Alpha-melanocyte-stimulating hormone (alpha-MSH) and its receptors are critical and indispensable for maintaining appropriate feeding behavior and energy homeostasis in both mice and humans. Corticotropin-releasing factor (CRF) is a candidate for mediating the anorexic effect of alpha-MSH. In the present study, we examined whether CRF and its receptors are involved in the anorexic effect of alpha-MSH, using CRF-deficient (CRFKO) mice and a CRF receptor antagonist. Intracerebroventricular administration of NDP-MSH, a synthetic alpha-MSH analogue, suppressed food intake in wild-type (WT) mice. This effect was abolished by pretreatment with a non-selective CRF receptor antagonist, astressin, suggesting that the effect of alpha-MSH-induced anorexia was mediated by a CRF receptor. In CRFKO mice, administration with NDP-MSH did not affect food intake at an early phase (0-4h).

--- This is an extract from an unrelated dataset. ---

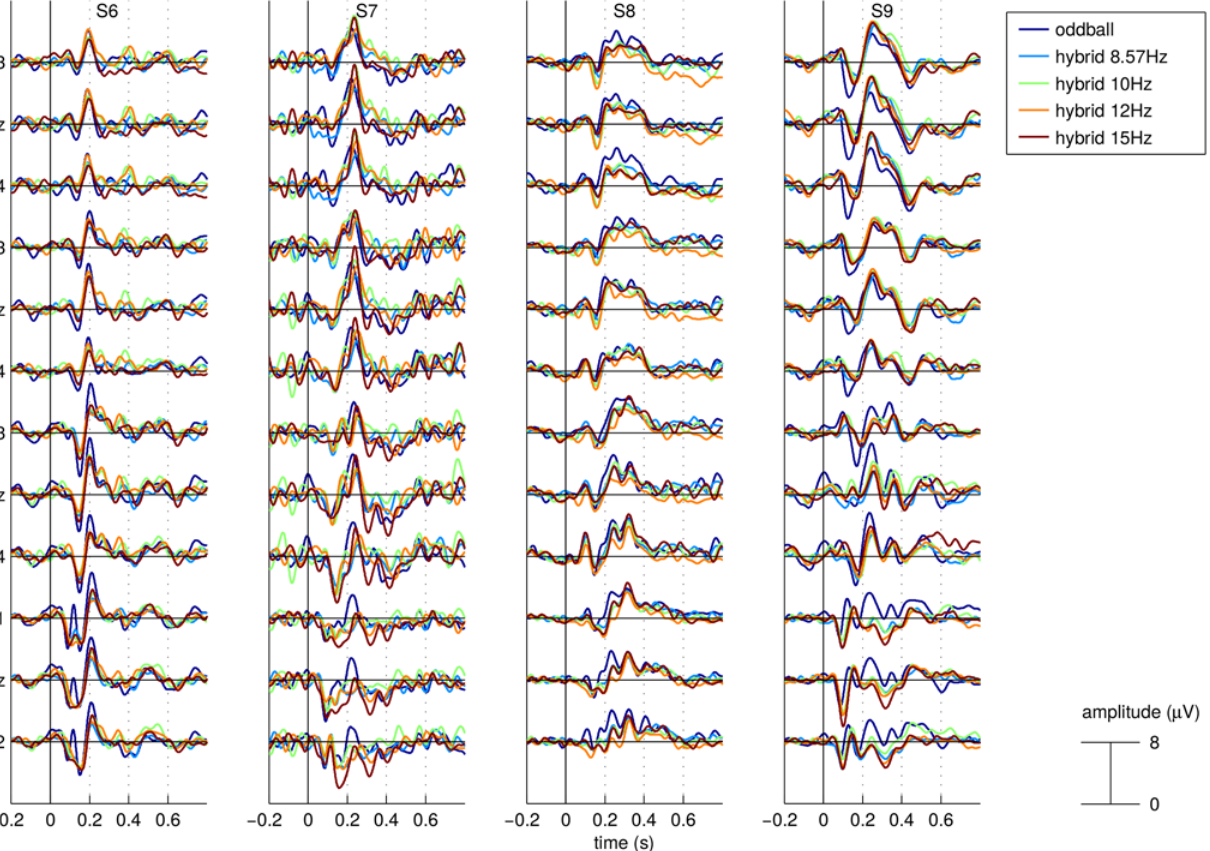
Fig 4. Average ERP responses to the target stimuli. ERPs are shown for a selection of EEG channels covering the scalp from frontal to occipital locations for all 5 experimental conditions and for subjects S06 to S09. Time 0 represents stimuli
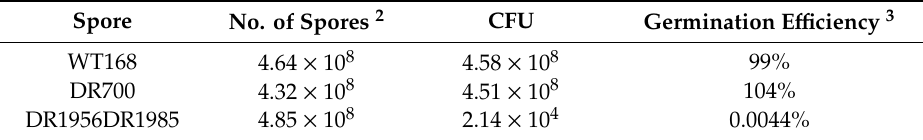
Table 2. Germination e ffi ciency of the B. subtilis spores on LB plate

In addition, CRF mRNA levels in the hypothalamus were significantly increased in NDP-MSH-treated mice. Therefore, our findings, using CRFKO, strongly support evidence that CRF is involved in the acute anorexic effect of alpha-MSH. On the other hand, NDP-MSH administered to CRFKO mice led to suppressed food intake at the late phase (4-12h), similar to the effect in WT mice. Further, NDP-MSH similarly reduced food intake during the late phase in all types of mice, including WT, CRFKO, and CRFKO with corticosterone replacement. The results would suggest that alpha-MSH-induced suppression of food intake at late phase was independent of glucocorticoids and CRF.